▶ [Given request]
Copy everything from the start of the records down to the line containing "text_box ? [1111, 307, 1276, 610]", both ends included, replacing "bounding box" with "enclosing box" and changing nothing else. Return only those lines.

Dataset entries:

========================================================================

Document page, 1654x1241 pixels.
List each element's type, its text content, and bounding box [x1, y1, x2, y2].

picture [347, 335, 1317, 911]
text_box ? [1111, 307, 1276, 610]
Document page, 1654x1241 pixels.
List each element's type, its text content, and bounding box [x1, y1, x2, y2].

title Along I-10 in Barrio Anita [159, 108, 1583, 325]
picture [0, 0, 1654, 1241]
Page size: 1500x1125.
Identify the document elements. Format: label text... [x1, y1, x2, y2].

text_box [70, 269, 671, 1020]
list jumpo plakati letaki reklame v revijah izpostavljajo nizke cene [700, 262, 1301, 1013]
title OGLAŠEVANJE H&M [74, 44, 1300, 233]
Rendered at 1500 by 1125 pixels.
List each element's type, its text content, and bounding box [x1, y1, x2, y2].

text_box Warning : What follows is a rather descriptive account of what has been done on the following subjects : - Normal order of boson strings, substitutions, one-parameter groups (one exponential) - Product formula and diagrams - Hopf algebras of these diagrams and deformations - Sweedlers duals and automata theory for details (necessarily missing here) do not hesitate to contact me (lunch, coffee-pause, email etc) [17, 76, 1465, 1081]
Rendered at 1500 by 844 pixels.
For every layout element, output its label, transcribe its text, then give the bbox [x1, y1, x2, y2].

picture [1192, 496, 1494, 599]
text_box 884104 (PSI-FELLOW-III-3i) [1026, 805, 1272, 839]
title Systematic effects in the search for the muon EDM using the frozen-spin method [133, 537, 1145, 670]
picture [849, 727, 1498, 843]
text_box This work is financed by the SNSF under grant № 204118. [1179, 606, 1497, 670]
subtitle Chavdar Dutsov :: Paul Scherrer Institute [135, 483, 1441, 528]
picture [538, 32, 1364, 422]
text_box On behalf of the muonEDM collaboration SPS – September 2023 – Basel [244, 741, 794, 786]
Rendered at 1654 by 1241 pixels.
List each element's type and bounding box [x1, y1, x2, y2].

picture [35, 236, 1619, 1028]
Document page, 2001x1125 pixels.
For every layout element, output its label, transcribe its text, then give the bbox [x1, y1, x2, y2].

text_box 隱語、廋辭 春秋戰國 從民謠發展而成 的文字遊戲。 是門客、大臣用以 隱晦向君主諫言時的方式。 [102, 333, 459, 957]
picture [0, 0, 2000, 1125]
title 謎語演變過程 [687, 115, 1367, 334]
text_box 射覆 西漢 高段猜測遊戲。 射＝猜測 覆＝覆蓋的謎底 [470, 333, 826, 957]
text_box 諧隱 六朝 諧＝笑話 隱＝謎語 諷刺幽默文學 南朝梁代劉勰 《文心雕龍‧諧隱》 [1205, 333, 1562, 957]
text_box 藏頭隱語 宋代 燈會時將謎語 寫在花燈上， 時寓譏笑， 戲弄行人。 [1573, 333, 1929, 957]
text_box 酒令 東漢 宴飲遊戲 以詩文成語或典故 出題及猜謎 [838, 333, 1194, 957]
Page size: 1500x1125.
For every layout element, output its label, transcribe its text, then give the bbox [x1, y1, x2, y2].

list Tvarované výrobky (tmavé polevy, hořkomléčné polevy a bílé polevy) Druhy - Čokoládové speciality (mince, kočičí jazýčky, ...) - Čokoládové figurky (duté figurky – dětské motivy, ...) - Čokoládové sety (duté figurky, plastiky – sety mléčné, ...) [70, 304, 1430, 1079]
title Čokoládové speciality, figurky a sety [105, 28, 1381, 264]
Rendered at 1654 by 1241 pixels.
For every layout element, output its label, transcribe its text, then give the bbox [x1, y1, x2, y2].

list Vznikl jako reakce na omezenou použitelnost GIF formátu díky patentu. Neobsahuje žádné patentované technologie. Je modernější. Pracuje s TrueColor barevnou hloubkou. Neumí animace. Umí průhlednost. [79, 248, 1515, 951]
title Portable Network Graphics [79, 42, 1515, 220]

========================================================================

▶ [Written solution]
Document page, 1654x1241 pixels.
List each element's type, its text content, and enclosing box [x1, y1, x2, y2].

picture [347, 335, 1317, 911]
text_box ? [1111, 307, 1276, 610]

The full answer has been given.